SELECTED TEXT:

• • • • •

New Delhi, August 10 (UNI): The proceedings of the Lok Sabha was adjourned for the day on Tuesday after passing two Bills, the National Commission for Homoeopathy (Amendment) Bill, 2021 and the National Commission for Indian System of Medicine (Amendment) Bill, 2021, by voice vote amid ruckus by the Opposition over various issues, including Pegasus snooping row and new farm laws.
Soon after the Lok Sabha unanimously passed The Constitution (One Hundred and Twenty-Seventh Amendment) Bill, 2021, the Opposition Members, carrying placards, trooped into the Well of the House and started sloganeering over the issues.
Both the bills, the National Commission for Homoeopathy (Amendment) Bill, 2021 and the National Commission for Indian System of Medicine (Amendment) Bill, 2021 were passed by voice vote and without discussion amid the pandemonium.
After the passage of the two Bills, Rajendra Agarwal, who was in the chair, adjourned the House for the day.
The Lok Sabha unanimously passed a bill to restore power of state governments to have their own OBC lists, with the entire Opposition supporting the legislation.
The Constitution (One Hundred Twenty Seventh) Amendment Bill was passed with 385 members voting in support and none opposing it.
Several MPs demanded lifting the 50% limit for reservations, and also demanded a caste-based census.
The Constitution (One Hundred Second) Amendment Bill, which was passed in August 2018, gave constitutional status to the National Commission of Backward Classes. However, it also took away the authority of state governments.
On May 5, the Supreme Court in a judgment said only Centre has the right to update the OBC list. The Bill was then brought to nullify the effect of the order and restores the powers of the states to identify Backward Class groups.
Social Justice and Empowerment Minister Virendra Kumar took note of the demand and said careful examination of the demand for increasing the cap of reservation beyond 50 percent was needed as constitutional issues are involved.
He said courts have repeatedly emphasised that the reservation cap should be retained at 50%. “Therefore, it is necessary to carefully examine all constitutional and legal aspects in this regard,” the minister said.
Replying to the debate on the Bill, he said that several members have expressed their views on raising the reservation cap, which was fixed 30 years ago.
The Bill restores powers of State governments to have their own list of Backward Classes.
Amid ongoing stalemate in Parliament, Opposition had agreed to support the Bill which they said is important for the Backward Classes.

• • • • •

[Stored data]
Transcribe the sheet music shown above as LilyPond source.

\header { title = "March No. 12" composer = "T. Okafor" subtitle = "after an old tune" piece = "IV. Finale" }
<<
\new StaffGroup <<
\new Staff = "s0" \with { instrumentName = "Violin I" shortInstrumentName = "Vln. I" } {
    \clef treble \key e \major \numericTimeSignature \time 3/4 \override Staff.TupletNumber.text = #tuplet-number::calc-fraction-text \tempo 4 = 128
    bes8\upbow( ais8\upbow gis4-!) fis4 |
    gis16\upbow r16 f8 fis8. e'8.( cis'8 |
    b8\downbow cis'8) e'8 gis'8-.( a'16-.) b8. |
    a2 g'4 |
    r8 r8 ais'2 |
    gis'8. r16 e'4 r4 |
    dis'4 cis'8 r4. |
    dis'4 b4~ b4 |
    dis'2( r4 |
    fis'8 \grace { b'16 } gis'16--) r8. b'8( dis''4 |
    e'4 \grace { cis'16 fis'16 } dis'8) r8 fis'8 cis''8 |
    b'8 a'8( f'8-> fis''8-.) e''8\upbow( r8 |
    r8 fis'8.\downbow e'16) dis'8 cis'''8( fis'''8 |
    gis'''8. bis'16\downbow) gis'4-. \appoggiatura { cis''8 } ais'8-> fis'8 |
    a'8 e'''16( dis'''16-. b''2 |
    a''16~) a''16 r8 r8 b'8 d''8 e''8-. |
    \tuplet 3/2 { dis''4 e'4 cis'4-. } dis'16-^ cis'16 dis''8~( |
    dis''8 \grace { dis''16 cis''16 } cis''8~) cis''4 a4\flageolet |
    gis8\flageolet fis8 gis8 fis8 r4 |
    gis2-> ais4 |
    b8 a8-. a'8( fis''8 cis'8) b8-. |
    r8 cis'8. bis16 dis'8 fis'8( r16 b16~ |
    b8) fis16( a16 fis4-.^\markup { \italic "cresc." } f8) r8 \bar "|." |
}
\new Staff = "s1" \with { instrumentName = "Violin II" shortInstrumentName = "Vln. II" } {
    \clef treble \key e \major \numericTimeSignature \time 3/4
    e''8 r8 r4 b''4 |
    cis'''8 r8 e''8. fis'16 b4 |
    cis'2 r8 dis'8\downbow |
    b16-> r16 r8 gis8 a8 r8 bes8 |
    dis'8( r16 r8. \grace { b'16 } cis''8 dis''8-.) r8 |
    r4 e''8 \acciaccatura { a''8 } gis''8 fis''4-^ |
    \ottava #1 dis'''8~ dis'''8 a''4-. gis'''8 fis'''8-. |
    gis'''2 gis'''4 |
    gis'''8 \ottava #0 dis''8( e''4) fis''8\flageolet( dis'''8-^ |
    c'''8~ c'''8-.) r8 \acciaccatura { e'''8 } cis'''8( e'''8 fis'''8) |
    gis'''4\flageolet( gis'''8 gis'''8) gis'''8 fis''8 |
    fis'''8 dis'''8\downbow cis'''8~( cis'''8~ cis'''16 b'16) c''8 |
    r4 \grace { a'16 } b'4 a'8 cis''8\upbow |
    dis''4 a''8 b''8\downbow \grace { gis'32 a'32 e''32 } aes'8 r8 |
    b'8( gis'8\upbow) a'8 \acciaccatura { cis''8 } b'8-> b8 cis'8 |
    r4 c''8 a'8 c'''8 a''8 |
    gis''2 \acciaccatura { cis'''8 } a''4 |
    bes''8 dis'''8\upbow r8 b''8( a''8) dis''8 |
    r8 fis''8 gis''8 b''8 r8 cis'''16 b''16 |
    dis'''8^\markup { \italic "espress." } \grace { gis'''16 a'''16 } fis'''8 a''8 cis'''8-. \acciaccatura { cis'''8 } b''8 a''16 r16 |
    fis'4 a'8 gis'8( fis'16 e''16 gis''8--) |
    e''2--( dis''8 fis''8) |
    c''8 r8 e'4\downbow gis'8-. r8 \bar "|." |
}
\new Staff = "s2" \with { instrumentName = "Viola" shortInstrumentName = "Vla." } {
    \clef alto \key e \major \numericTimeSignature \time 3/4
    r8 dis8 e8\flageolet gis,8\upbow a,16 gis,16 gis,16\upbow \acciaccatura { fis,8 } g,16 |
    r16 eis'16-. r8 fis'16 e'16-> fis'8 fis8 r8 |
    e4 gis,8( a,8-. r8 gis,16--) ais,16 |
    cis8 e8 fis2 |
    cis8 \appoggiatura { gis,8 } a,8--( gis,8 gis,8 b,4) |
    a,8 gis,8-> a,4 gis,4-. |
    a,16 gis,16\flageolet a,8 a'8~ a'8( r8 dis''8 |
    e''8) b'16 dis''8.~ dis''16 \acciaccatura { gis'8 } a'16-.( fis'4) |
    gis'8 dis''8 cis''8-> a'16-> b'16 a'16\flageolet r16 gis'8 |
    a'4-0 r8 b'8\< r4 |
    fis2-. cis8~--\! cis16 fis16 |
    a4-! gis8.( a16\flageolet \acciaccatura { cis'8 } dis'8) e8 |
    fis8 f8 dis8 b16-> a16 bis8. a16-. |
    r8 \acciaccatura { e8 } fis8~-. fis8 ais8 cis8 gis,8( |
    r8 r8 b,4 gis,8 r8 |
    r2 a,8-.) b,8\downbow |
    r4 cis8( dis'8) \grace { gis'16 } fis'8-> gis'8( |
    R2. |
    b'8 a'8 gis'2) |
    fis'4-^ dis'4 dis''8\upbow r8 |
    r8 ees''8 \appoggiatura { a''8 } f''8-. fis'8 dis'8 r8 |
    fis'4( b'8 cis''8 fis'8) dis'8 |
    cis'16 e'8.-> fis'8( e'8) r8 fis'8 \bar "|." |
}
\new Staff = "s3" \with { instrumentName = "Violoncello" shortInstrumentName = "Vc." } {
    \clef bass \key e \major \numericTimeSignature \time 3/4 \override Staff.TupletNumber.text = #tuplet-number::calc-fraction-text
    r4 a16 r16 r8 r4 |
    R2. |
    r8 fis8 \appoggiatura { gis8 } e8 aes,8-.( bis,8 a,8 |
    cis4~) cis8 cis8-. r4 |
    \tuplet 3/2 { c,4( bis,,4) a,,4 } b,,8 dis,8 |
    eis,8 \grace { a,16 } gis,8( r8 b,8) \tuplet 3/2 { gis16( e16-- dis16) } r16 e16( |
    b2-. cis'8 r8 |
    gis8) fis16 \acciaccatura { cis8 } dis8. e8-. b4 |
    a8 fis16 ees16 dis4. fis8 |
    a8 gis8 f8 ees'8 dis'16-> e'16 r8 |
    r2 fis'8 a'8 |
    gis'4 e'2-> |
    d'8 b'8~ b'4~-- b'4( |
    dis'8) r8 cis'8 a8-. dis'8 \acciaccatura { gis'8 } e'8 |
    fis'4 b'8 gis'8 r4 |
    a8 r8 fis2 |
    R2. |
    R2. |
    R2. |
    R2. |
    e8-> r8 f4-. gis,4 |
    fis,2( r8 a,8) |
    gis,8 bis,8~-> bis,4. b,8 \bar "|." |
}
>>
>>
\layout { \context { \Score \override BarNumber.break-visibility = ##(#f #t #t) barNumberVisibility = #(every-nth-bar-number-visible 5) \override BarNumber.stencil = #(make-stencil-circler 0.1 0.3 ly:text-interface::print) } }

• • • • •

WHAT TO WORK ON:
[1] Output the passage of the Lok Sabha report between "Both the bills, the" and "a caste-based census.", inclusive.
[2] According to the Lok Sabha report, how many members voted in support of the Constitution (One Hundred Twenty Seventh) Amendment Bill?

EXPECTED RESPONSES:
[1]
Both the bills, the National Commission for Homoeopathy (Amendment) Bill, 2021 and the National Commission for Indian System of Medicine (Amendment) Bill, 2021 were passed by voice vote and without discussion amid the pandemonium.
After the passage of the two Bills, Rajendra Agarwal, who was in the chair, adjourned the House for the day.
The Lok Sabha unanimously passed a bill to restore power of state governments to have their own OBC lists, with the entire Opposition supporting the legislation.
The Constitution (One Hundred Twenty Seventh) Amendment Bill was passed with 385 members voting in support and none opposing it.
Several MPs demanded lifting the 50% limit for reservations, and also demanded a caste-based census.

[2] 385 members voted in support, and none opposed it.